[Data supplied Boundary: Start]

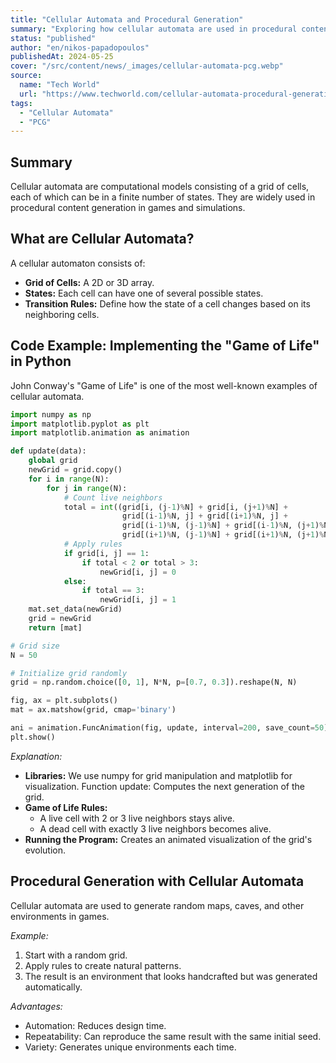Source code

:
 ```yaml
---
title: "Cellular Automata and Procedural Generation"
summary: "Exploring how cellular automata are used in procedural content generation."
status: "published"
author: "en/nikos-papadopoulos"
publishedAt: 2024-05-25
cover: "/src/content/news/_images/cellular-automata-pcg.webp"
source:
  name: "Tech World"
  url: "https://www.techworld.com/cellular-automata-procedural-generation"
tags:
  - "Cellular Automata"
  - "PCG"
---
```


## Summary

Cellular automata are computational models consisting of a grid of cells, each of which can be in a finite number of states. They are widely used in procedural content generation in games and simulations.

## What are Cellular Automata?

A cellular automaton consists of:

- **Grid of Cells:** A 2D or 3D array.
- **States:** Each cell can have one of several possible states.
- **Transition Rules:** Define how the state of a cell changes based on its neighboring cells.

## Code Example: Implementing the "Game of Life" in Python

John Conway's "Game of Life" is one of the most well-known examples of cellular automata.

```python
import numpy as np
import matplotlib.pyplot as plt
import matplotlib.animation as animation

def update(data):
    global grid
    newGrid = grid.copy()
    for i in range(N):
        for j in range(N):
            # Count live neighbors
            total = int((grid[i, (j-1)%N] + grid[i, (j+1)%N] +
                         grid[(i-1)%N, j] + grid[(i+1)%N, j] +
                         grid[(i-1)%N, (j-1)%N] + grid[(i-1)%N, (j+1)%N] +
                         grid[(i+1)%N, (j-1)%N] + grid[(i+1)%N, (j+1)%N]))
            # Apply rules
            if grid[i, j] == 1:
                if total < 2 or total > 3:
                    newGrid[i, j] = 0
            else:
                if total == 3:
                    newGrid[i, j] = 1
    mat.set_data(newGrid)
    grid = newGrid
    return [mat]

# Grid size
N = 50

# Initialize grid randomly
grid = np.random.choice([0, 1], N*N, p=[0.7, 0.3]).reshape(N, N)

fig, ax = plt.subplots()
mat = ax.matshow(grid, cmap='binary')

ani = animation.FuncAnimation(fig, update, interval=200, save_count=50)
plt.show()
```

_Explanation:_

- **Libraries:** We use numpy for grid manipulation and matplotlib for visualization.
  Function update: Computes the next generation of the grid.
- **Game of Life Rules:**
  - A live cell with 2 or 3 live neighbors stays alive.
  - A dead cell with exactly 3 live neighbors becomes alive.
- **Running the Program:** Creates an animated visualization of the grid's evolution.

## Procedural Generation with Cellular Automata

Cellular automata are used to generate random maps, caves, and other environments in games.

_Example:_

1. Start with a random grid.
2. Apply rules to create natural patterns.
3. The result is an environment that looks handcrafted but was generated automatically.

_Advantages:_

- Automation: Reduces design time.
- Repeatability: Can reproduce the same result with the same initial seed.
- Variety: Generates unique environments each time.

[Data supplied Boundary: End]

■ Your assignment:
Each line of the data needs to be output exactly, with any image excluded.

■ Solution for this exercise:
Source code

:
 ```yaml
---
title: "Cellular Automata and Procedural Generation"
summary: "Exploring how cellular automata are used in procedural content generation."
status: "published"
author: "en/nikos-papadopoulos"
publishedAt: 2024-05-25
cover: "/src/content/news/_images/cellular-automata-pcg.webp"
source:
  name: "Tech World"
  url: "https://www.techworld.com/cellular-automata-procedural-generation"
tags:
  - "Cellular Automata"
  - "PCG"
---
```


## Summary

Cellular automata are computational models consisting of a grid of cells, each of which can be in a finite number of states. They are widely used in procedural content generation in games and simulations.

## What are Cellular Automata?

A cellular automaton consists of:

- **Grid of Cells:** A 2D or 3D array.
- **States:** Each cell can have one of several possible states.
- **Transition Rules:** Define how the state of a cell changes based on its neighboring cells.

## Code Example: Implementing the "Game of Life" in Python

John Conway's "Game of Life" is one of the most well-known examples of cellular automata.

```python
import numpy as np
import matplotlib.pyplot as plt
import matplotlib.animation as animation

def update(data):
    global grid
    newGrid = grid.copy()
    for i in range(N):
        for j in range(N):
            # Count live neighbors
            total = int((grid[i, (j-1)%N] + grid[i, (j+1)%N] +
                         grid[(i-1)%N, j] + grid[(i+1)%N, j] +
                         grid[(i-1)%N, (j-1)%N] + grid[(i-1)%N, (j+1)%N] +
                         grid[(i+1)%N, (j-1)%N] + grid[(i+1)%N, (j+1)%N]))
            # Apply rules
            if grid[i, j] == 1:
                if total < 2 or total > 3:
                    newGrid[i, j] = 0
            else:
                if total == 3:
                    newGrid[i, j] = 1
    mat.set_data(newGrid)
    grid = newGrid
    return [mat]

# Grid size
N = 50

# Initialize grid randomly
grid = np.random.choice([0, 1], N*N, p=[0.7, 0.3]).reshape(N, N)

fig, ax = plt.subplots()
mat = ax.matshow(grid, cmap='binary')

ani = animation.FuncAnimation(fig, update, interval=200, save_count=50)
plt.show()
```

_Explanation:_

- **Libraries:** We use numpy for grid manipulation and matplotlib for visualization.
  Function update: Computes the next generation of the grid.
- **Game of Life Rules:**
  - A live cell with 2 or 3 live neighbors stays alive.
  - A dead cell with exactly 3 live neighbors becomes alive.
- **Running the Program:** Creates an animated visualization of the grid's evolution.

## Procedural Generation with Cellular Automata

Cellular automata are used to generate random maps, caves, and other environments in games.

_Example:_

1. Start with a random grid.
2. Apply rules to create natural patterns.
3. The result is an environment that looks handcrafted but was generated automatically.

_Advantages:_

- Automation: Reduces design time.
- Repeatability: Can reproduce the same result with the same initial seed.
- Variety: Generates unique environments each time.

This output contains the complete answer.